[[ ENTRIES SHOWN open ]]

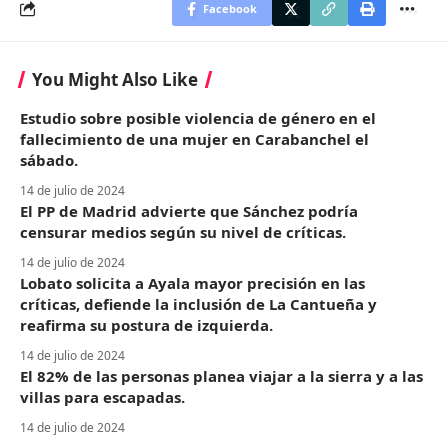
Facebook
You Might Also Like
Estudio sobre posible violencia de género en el
fallecimiento de una mujer en Carabanchel el
sábado.
14 de julio de 2024
El PP de Madrid advierte que Sánchez podría
censurar medios según su nivel de críticas.
14 de julio de 2024
Lobato solicita a Ayala mayor precisión en las
críticas, defiende la inclusión de La Cantueña y
reafirma su postura de izquierda.
14 de julio de 2024
El 82% de las personas planea viajar a la sierra y a las
villas para escapadas.
14 de julio de 2024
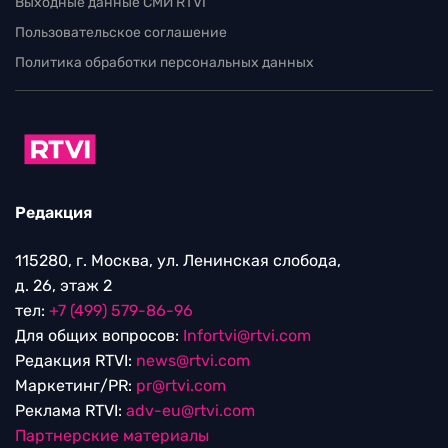
Выходные данные СМИ RTVI
Пользовательское соглашение
Политика обработки персональных данных
Редакция
115280, г. Москва, ул. Ленинская слобода,
д. 26, этаж 2
тел:
+7 (499) 579-86-96
Для общих вопросов:
Infortvi@rtvi.com
Редакция RTVI:
news@rtvi.com
Маркетинг/PR:
pr@rtvi.com
Реклама RTVI:
adv-eu@rtvi.com
Партнерские материалы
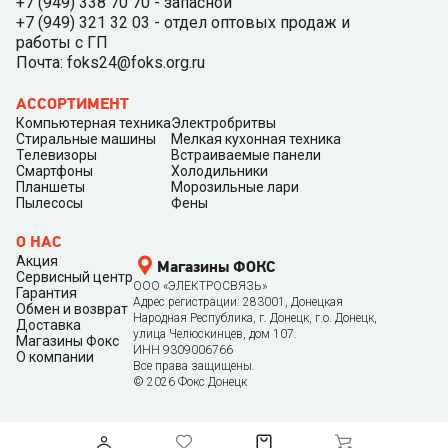
+7 (949) 338 70 70 - запасной
+7 (949) 321 32 03 - отдел оптовых продаж и
работы с ГП
Почта: foks24@foks.org.ru
АССОРТИМЕНТ
Компьютерная техника
Электробритвы
Стиральные машины
Мелкая кухонная техника
Телевизоры
Встраиваемые панели
Смартфоны
Холодильники
Планшеты
Морозильные лари
Пылесосы
Фены
О НАС
Акция
Магазины ФОКС
Сервисный центр
ООО «ЭЛЕКТРОСВЯЗЬ»
Гарантия
Адрес регистрации: 283001, Донецкая
Обмен и возврат
Народная Республика, г. Донецк, г.о. Донецк,
Доставка
улица Челюскинцев, дом 107.
Магазины Фокс
ИНН 9309006766
О компании
Все права защищены.
©
2026
Фокс Донецк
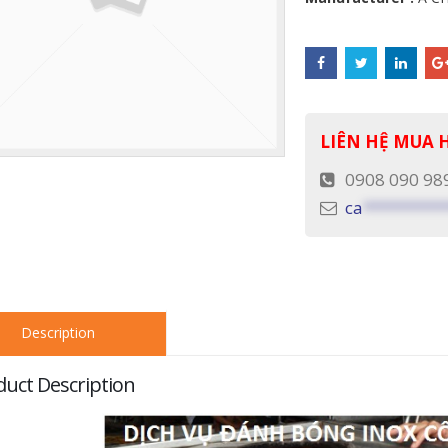
LIÊN HỆ MUA
0908 090 98
ca
*********
Description
duct Description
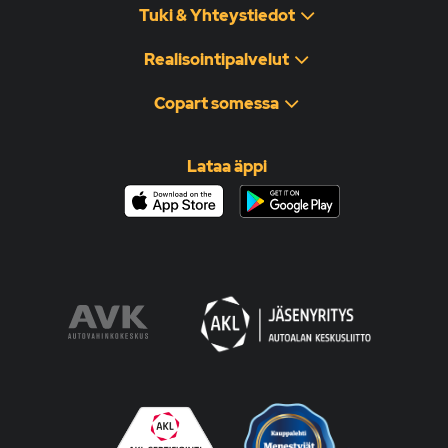
Tuki & Yhteystiedot
Realisointipalvelut
Copart somessa
Lataa äppi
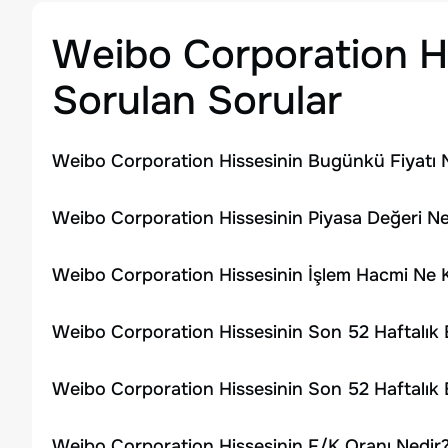
Weibo Corporation
H
Sorulan Sorular
Weibo Corporation Hissesinin Bugünkü Fiyatı 
Weibo Corporation Hissesinin Piyasa Değeri Ne
Weibo Corporation Hissesinin İşlem Hacmi Ne 
Weibo Corporation Hissesinin Son 52 Haftalık
Weibo Corporation Hissesinin Son 52 Haftalık
Weibo Corporation Hissesinin F/K Oranı Nedir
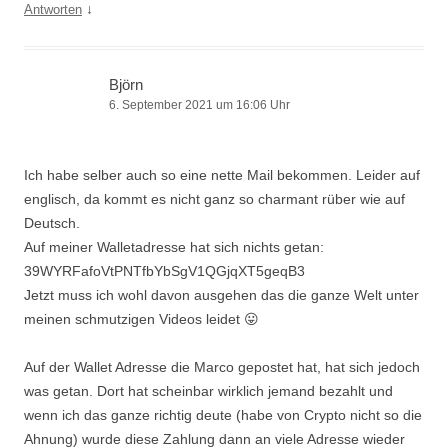
↓
Antworten
Björn
6. September 2021 um 16:06 Uhr
Ich habe selber auch so eine nette Mail bekommen. Leider auf
englisch, da kommt es nicht ganz so charmant rüber wie auf
Deutsch.
Auf meiner Walletadresse hat sich nichts getan:
39WYRFafoVtPNTfbYbSgV1QGjqXT5geqB3
Jetzt muss ich wohl davon ausgehen das die ganze Welt unter
meinen schmutzigen Videos leidet 😛
Auf der Wallet Adresse die Marco gepostet hat, hat sich jedoch
was getan. Dort hat scheinbar wirklich jemand bezahlt und
wenn ich das ganze richtig deute (habe von Crypto nicht so die
Ahnung) wurde diese Zahlung dann an viele Adresse wieder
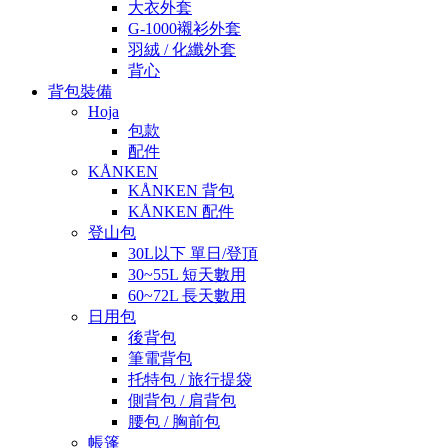
大衣外套
G-1000襯衫外套
羽絨 / 化纖外套
背心
背包裝備
Hoja
包款
配件
KÅNKEN
KÅNKEN 背包
KÅNKEN 配件
登山包
30L以下 單日/登頂
30~55L 短天數用
60~72L 長天數用
日用包
後背包
筆電背包
托特包 / 旅行提袋
側背包 / 肩背包
腰包 / 胸前包
帳篷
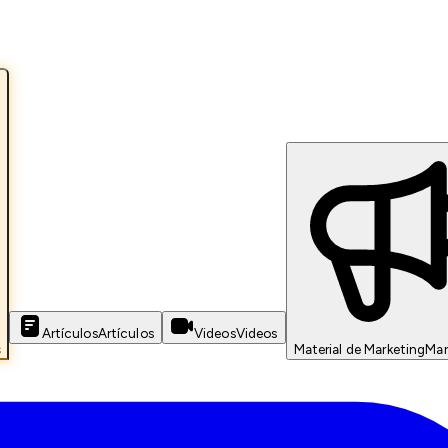
Artículos
Artículos
Videos
Videos
s
Material de Marketing
Mar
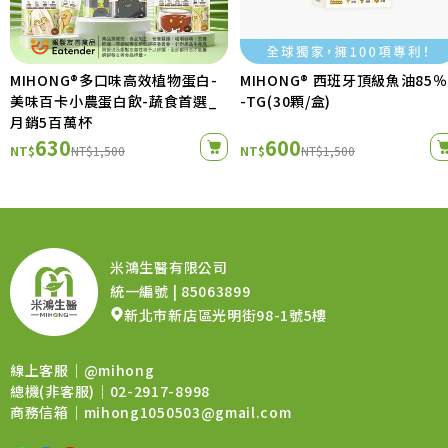
MIHONG®多口味高效植物蛋白-
MIHONG® 西班牙頂級魚油85％ 
美味百卡小農蛋白飲-蔬食首選_
-TG(30顆/盒)
月銷5百萬杯
630
600
NT$
NT$1,500
NT$
NT$1,500
米鴻生醫有限公司
統一編號 | 85063899
新北市新店區光明街98-1號5樓
線上客服｜
@mihong
總機(非客服)｜02-2917-8998
商務信箱｜
mihong1050503@gmail.com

[[ ENTRIES SHOWN closed ]]

■ TASK OBJECTIVE:
Your reply must consist solely of the number of lines in the listing above that include the word "Hissesinin".

■ ANSWER TO THE PROBLEM:
6